December 18, 2012
College and career readiness isn’t just about what students know — it’s about whom they know, too.
That’s the philosophy behind the Opportunity Network, a 10-year-old nonprofit organization that aims to develop professional skills in students who might be the first in their family to attend college. Last Wednesday, that development came in the form of two-minute conversations with an array of young professionals during an event that the organization bills as “speed networking.” (Watch part of the event in the video above.)
The event was for the group’s 60 OppNet Fellows, high school students selected after a lengthy application process to get two years of weekly workshops and college guidance.
“All the things that I may have taken for granted in terms of what I was exposed to in terms of career content, professional etiquette, and networks — they need to learn to maximize their career search,” said Jessica Pliska, the organization’s founding director.
For the most part, the Opportunity Network has focused its efforts on high-performing students whose strong academic skills meant that a lack of relationships might be all that would stand between them and success after college.
“Even the highest-performing kids in high school in New York City are not getting the preparation they need,” Pliska told GothamSchools earlier this year. ”The experience and the knowledge and skills are not sufficient — the networks piece is the secret sauce.”
But the group also offers eight-week workshops and a “Career Fluency” curriculum that schools can incorporate into their existing programs.

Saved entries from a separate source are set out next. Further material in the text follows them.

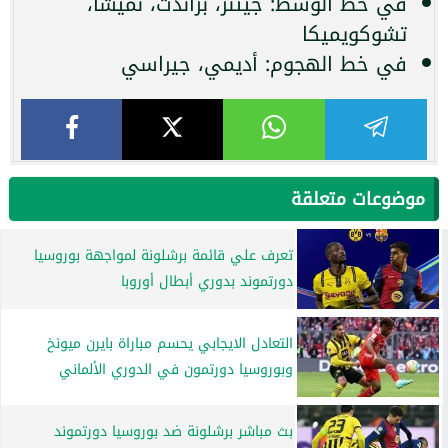
في خط الوسط: جيتنز، براندت، نميشا،
تشوكويميكا
في خط الهجوم: أديمي، جيراسي
موضوعات متعلقة
تعرف علي قائمة برشلونة لمواجهة بوروسيا
دورتموند بدوري أبطال أوروبا
التعادل الايجابي يحسم مباراة بايرن ميونخ
وبوروسيا دورتمون في الدوري الألماني
بث مباشر برشلونة ضد بوروسيا دورتموند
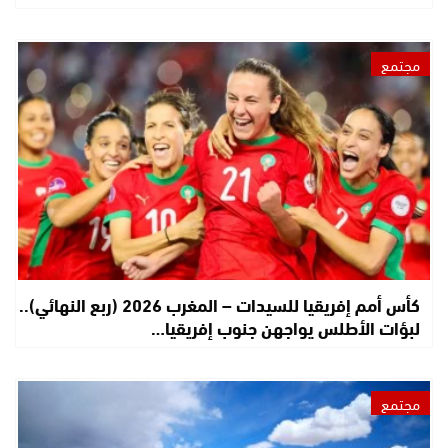
مجتمع
كأس أمم إفريقيا للسيدات – المغرب 2026 (ربع النهائي)..
لبؤات الأطلس يواجهن جنوب إفريقيا…
مجتمع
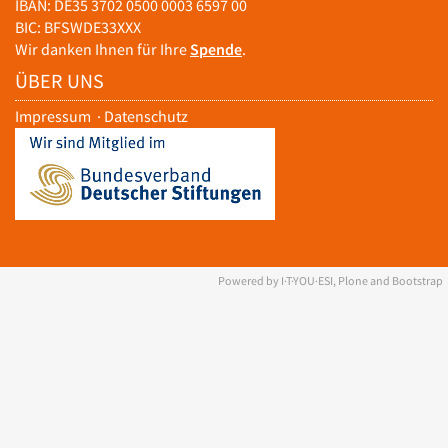
IBAN: DE35 3702 0500 0003 6597 00
BIC: BFSWDE33XXX
Wir danken Ihnen für Ihre
Spende
.
ÜBER UNS
Impressum
·
Datenschutz
Powered by I·T·YOU·ESI, Plone and Bootstrap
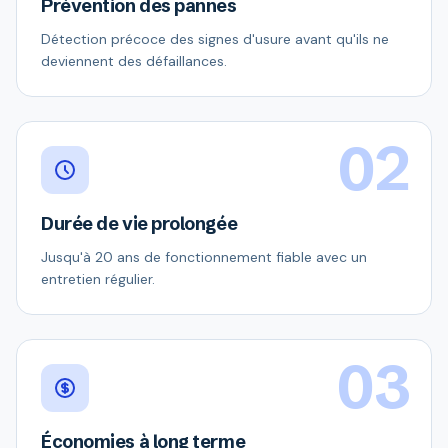
Prévention des pannes
Détection précoce des signes d'usure avant qu'ils ne
deviennent des défaillances.
02
Durée de vie prolongée
Jusqu'à 20 ans de fonctionnement fiable avec un
entretien régulier.
03
Économies à long terme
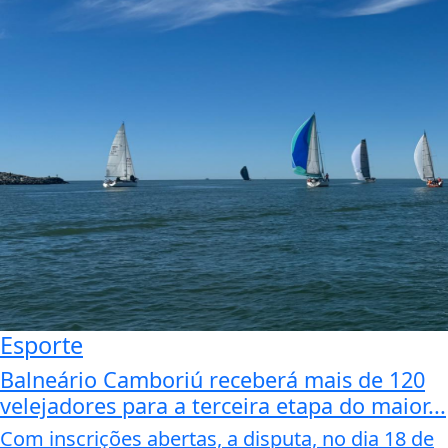
Esporte
Balneário Camboriú receberá mais de 120
velejadores para a terceira etapa do maior...
Com inscrições abertas, a disputa, no dia 18 de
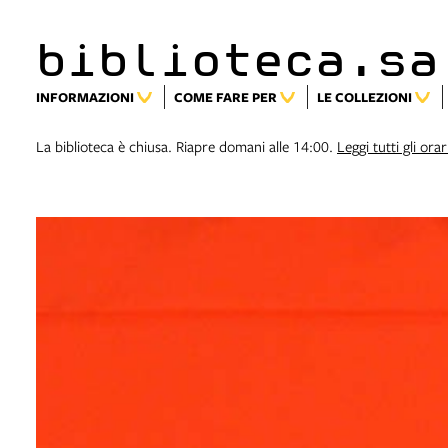
biblioteca.sa
INFORMAZIONI
COME FARE PER
LE COLLEZIONI
La biblioteca è chiusa. Riapre domani alle 14:00.
Leggi tutti gli orar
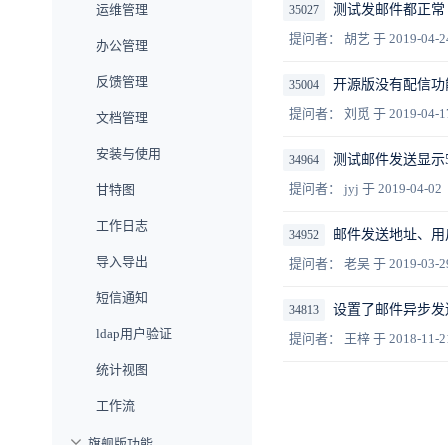
运维管理
测试发邮件都正常
35027
提问者： 胡艺
于 2019-04-2
办公管理
反馈管理
开源版没有配信功
35004
提问者： 刘觅
于 2019-04-1
文档管理
安装与使用
测试邮件发送显示5
34964
提问者： jyj
于 2019-04-02
甘特图
工作日志
邮件发送地址、用
34952
导入导出
提问者： 老吴
于 2019-03-2
短信通知
设置了邮件异步发
34813
ldap用户验证
提问者： 王梓
于 2018-11-2
统计视图
工作流
旗舰版功能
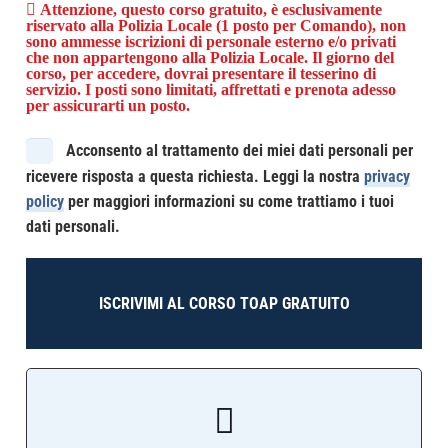
Attenzione, questo corso gratuito, è esclusivamente
riservato alla Polizia Locale (1 posto per Comando), non
sono ammesse iscrizioni di personale esterno e/o privati
che non appartengono alla Polizia Locale. Il giorno del
corso, per accedere, dovrai presentare il tesserino di
servizio. I posti sono limitati, affrettati e prenota adesso
per assicurarti un posto.
Acconsento al trattamento dei miei dati personali per
ricevere risposta a questa richiesta. Leggi la nostra
privacy
policy
per maggiori informazioni su come trattiamo i tuoi
dati personali.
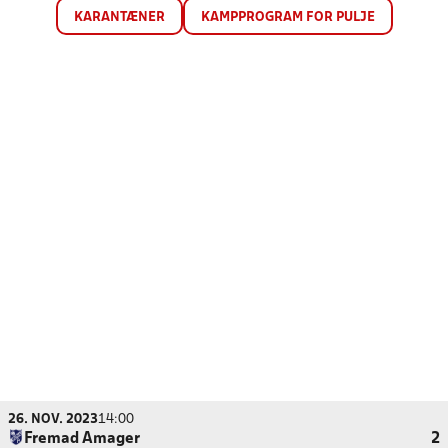
KARANTÆNER
KAMPPROGRAM FOR PULJE
26. NOV. 2023
14:00
Fremad Amager
2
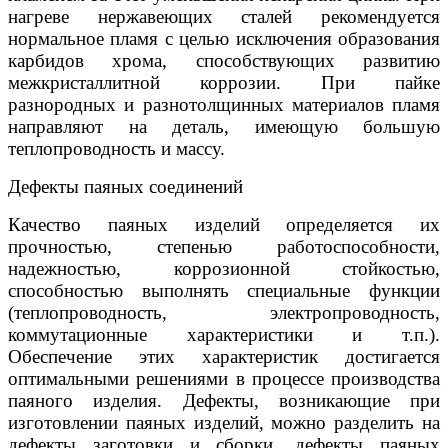
нагреве нержавеющих сталей рекомендуется
нормальное пламя с целью исключения образования
карбидов хрома, способствующих развитию
межкристаллитной коррозии. При пайке
разнородных и разнотолщинных материалов пламя
направляют на деталь, имеющую большую
теплопроводность и массу.
Дефекты паяных соединений
Качество паяных изделий определяется их
прочностью, степенью работоспособности,
надежностью, коррозионной стойкостью,
способностью выполнять специальные функции
(теплопроводность, электропроводность,
коммутационные характеристики и т.п.).
Обеспечение этих характеристик достигается
оптимальными решениями в процессе производства
паяного изделия. Дефекты, возникающие при
изготовлении паяных изделий, можно разделить на
дефекты заготовки и сборки, дефекты паяных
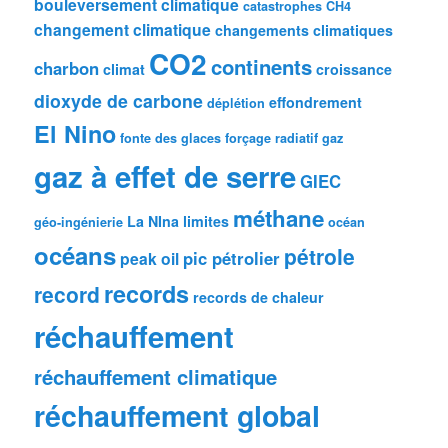
bouleversement climatique
catastrophes
CH4
changement climatique
changements climatiques
CO2
continents
charbon
climat
croissance
dioxyde de carbone
effondrement
déplétion
El Nino
fonte des glaces
forçage radiatif
gaz
gaz à effet de serre
GIEC
méthane
La NIna
limites
géo-ingénierie
océan
océans
pétrole
pic pétrolier
peak oil
records
record
records de chaleur
réchauffement
réchauffement climatique
réchauffement global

And Pliska said work has been underway since last year to lay groundwork for expanding the programming to a broader array of students and different points during high school.
The Opportunity Network worked with the I Have A Dream Foundation, which sponsors groups of low-income students on their path toward college, to develop programs in three schools: the high schools operated by the Achievement First and Democracy Prep charter networks, and Washington Heights Expeditionary Learning School, whose focus on college has won accolades from top Department of Education officials.
At those schools, Opportunity Network worked with students who Pliska said were “not necessarily at the top of their class” to give them the study habits and professional behaviors that they will need in college and in the workplace. For Democracy Prep, the group developed online “webinars” about interviewing, goal-setting, and professional etiquette that could be used in other schools in the future, Pliska said.
Students who participate in the organization’s flagship program say they can already imagine how last week’s networking — which drew volunteers a wide array of professions, including medicine, finance, and fashion — could be helpful to them in the future.
“I kind of think of it as a tease,” said Mariely Garcia, who attends the Richard R. Green High School of Teaching in Manhattan and who learned last week that she had been awarded a full scholarship to Bowdoin College in Maine.
“You meet these professionals, and they tell you about themselves and you tell them about yourself, and if you really build a connection within those two minutes, the idea [is] that you go out and reach out to them and then have an even stronger connection.”